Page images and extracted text

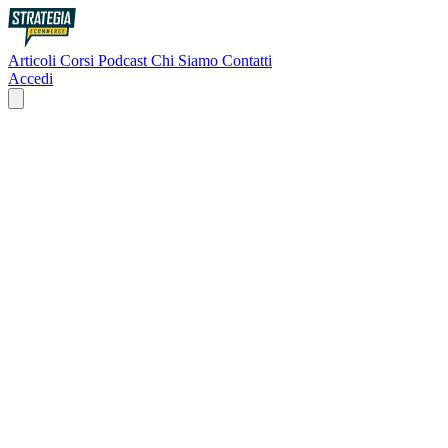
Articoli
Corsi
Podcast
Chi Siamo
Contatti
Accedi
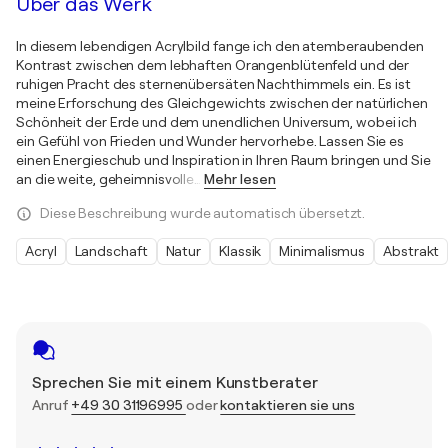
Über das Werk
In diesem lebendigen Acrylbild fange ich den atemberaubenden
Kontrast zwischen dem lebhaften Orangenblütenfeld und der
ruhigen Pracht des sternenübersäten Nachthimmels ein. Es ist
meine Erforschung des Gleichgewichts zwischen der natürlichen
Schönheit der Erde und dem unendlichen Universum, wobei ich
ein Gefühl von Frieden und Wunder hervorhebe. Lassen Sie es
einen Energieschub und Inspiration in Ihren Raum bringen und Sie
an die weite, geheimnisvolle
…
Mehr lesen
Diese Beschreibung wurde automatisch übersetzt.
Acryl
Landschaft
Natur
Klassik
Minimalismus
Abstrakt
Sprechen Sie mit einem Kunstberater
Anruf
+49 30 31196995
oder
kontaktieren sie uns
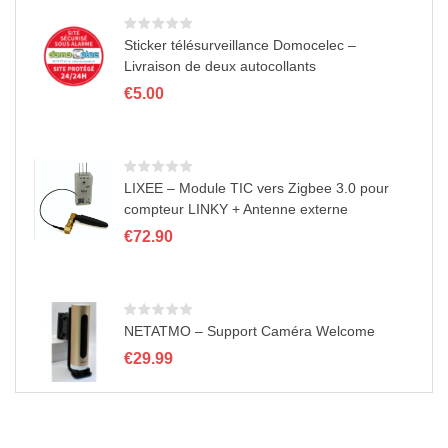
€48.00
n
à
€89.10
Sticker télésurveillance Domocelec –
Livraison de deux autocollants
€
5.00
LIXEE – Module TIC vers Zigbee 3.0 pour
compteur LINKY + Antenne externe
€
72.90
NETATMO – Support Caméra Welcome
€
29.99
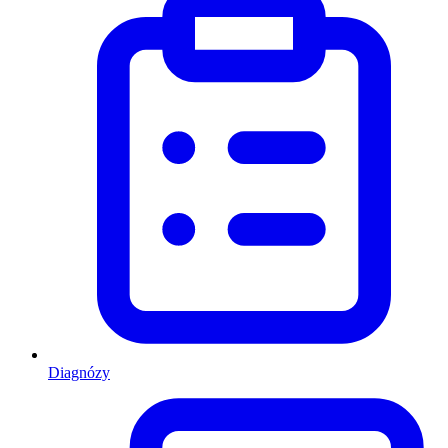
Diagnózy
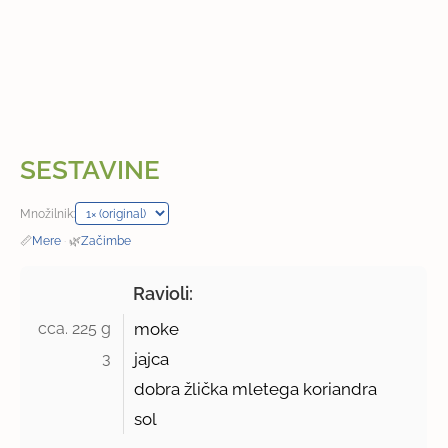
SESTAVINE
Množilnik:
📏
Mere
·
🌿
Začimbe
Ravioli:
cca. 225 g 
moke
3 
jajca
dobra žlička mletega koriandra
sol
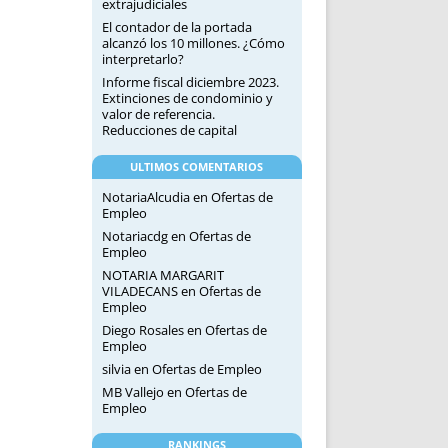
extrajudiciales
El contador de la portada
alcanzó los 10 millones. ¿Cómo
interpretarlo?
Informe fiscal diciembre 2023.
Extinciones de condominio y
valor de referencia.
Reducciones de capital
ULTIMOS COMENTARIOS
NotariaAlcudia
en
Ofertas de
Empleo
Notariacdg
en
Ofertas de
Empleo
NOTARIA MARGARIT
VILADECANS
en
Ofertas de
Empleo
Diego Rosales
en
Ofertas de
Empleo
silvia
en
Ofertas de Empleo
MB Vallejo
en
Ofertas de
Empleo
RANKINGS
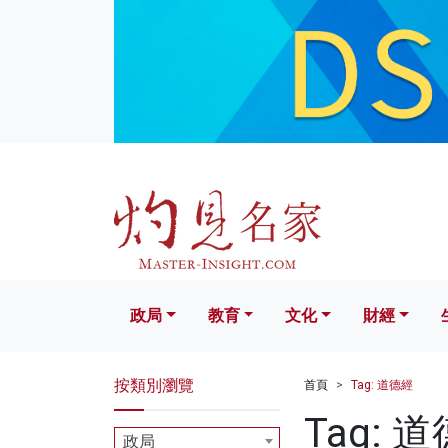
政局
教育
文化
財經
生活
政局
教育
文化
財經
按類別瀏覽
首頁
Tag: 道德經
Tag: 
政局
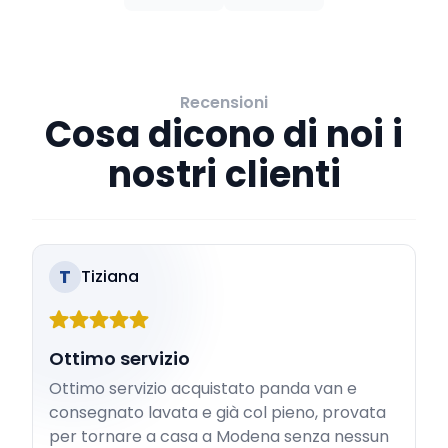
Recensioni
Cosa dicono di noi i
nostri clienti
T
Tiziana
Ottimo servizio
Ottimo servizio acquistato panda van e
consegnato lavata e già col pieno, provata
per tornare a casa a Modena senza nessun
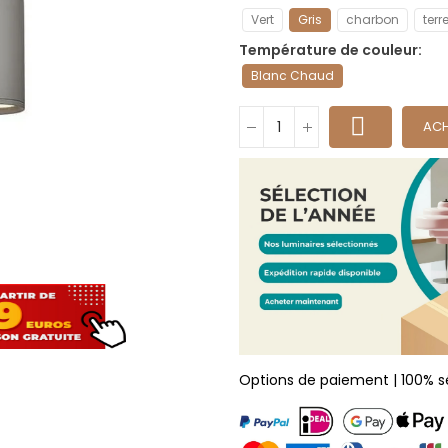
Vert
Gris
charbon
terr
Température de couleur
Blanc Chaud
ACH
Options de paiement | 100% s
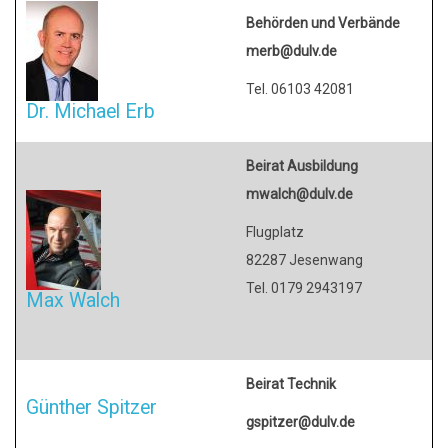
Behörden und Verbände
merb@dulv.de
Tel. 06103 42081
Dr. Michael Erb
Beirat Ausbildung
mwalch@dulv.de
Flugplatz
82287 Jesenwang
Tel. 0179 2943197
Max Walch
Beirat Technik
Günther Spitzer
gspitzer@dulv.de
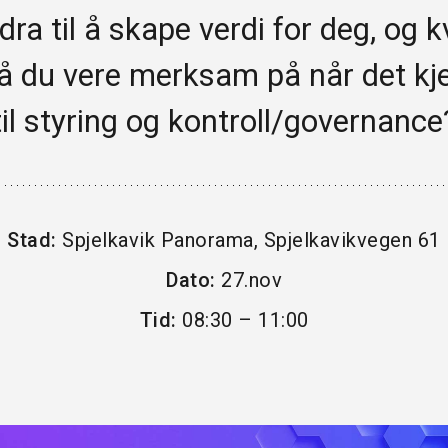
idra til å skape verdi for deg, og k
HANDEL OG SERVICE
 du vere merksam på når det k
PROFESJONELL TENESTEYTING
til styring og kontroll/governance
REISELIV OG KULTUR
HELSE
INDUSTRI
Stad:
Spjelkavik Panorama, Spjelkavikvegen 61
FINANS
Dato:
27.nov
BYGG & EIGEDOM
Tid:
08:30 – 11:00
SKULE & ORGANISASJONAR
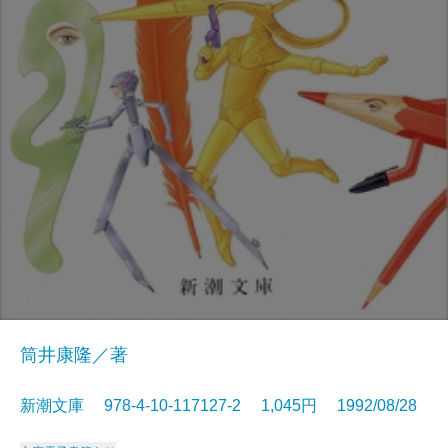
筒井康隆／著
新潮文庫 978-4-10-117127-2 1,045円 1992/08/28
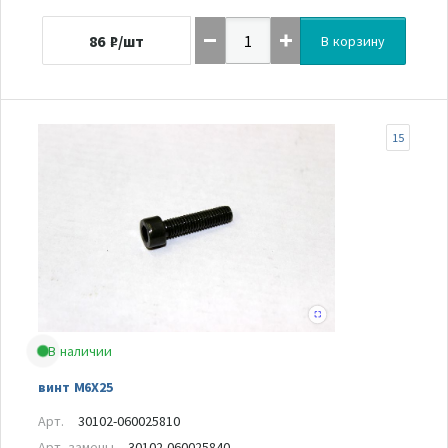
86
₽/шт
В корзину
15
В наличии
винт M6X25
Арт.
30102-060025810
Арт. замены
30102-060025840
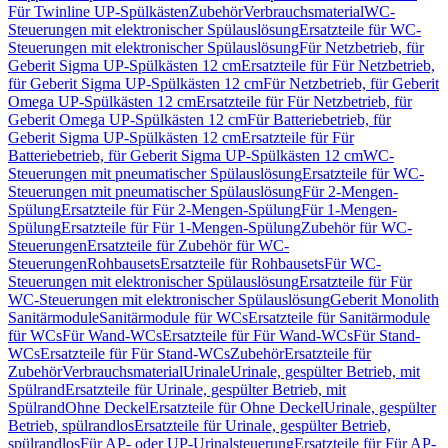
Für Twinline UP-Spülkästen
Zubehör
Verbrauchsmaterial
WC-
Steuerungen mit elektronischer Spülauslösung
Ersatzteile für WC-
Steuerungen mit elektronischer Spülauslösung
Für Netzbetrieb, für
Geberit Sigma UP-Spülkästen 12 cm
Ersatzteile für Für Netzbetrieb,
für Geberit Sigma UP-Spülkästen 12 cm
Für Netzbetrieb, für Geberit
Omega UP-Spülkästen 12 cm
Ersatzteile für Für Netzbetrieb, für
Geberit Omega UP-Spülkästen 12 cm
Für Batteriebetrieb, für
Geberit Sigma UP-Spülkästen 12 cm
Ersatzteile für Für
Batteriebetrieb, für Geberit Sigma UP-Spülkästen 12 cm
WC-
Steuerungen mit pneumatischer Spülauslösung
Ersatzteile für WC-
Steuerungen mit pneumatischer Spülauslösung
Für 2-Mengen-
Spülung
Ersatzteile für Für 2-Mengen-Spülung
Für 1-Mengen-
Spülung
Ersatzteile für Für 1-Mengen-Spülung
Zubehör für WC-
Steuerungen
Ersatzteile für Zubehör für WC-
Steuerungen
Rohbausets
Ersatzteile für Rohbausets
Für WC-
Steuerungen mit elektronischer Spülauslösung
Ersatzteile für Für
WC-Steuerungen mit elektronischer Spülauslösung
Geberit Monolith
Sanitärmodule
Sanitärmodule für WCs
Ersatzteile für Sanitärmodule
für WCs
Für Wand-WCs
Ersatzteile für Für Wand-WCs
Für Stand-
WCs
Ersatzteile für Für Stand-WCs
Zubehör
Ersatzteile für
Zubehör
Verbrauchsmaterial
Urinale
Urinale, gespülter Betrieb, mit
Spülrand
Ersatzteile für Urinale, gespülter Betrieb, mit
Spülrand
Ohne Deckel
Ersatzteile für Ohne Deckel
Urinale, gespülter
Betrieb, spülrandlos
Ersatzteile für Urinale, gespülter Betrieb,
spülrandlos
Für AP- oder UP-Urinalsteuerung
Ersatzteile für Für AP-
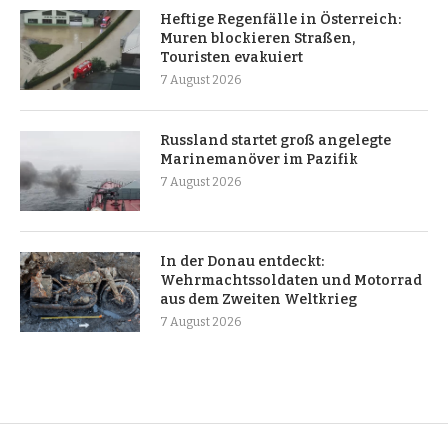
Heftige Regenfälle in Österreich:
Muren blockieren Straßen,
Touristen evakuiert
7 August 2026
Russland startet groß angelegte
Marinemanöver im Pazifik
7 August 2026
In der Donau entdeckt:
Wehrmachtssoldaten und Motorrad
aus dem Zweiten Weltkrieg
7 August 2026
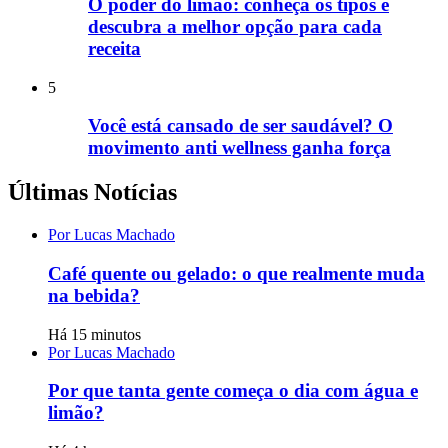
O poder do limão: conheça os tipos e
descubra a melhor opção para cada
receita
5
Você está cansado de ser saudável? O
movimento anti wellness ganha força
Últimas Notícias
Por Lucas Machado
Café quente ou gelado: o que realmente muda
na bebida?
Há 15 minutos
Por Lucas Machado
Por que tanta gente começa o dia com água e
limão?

#### DIRECTIONS FOR THIS TASK
Pick out every line of the rows above that contains the string "Ohne", matching case exactly. Copy each such line in full.

#### WORKED SOLUTION
Ohne Deckel
Ersatzteile für Ohne Deckel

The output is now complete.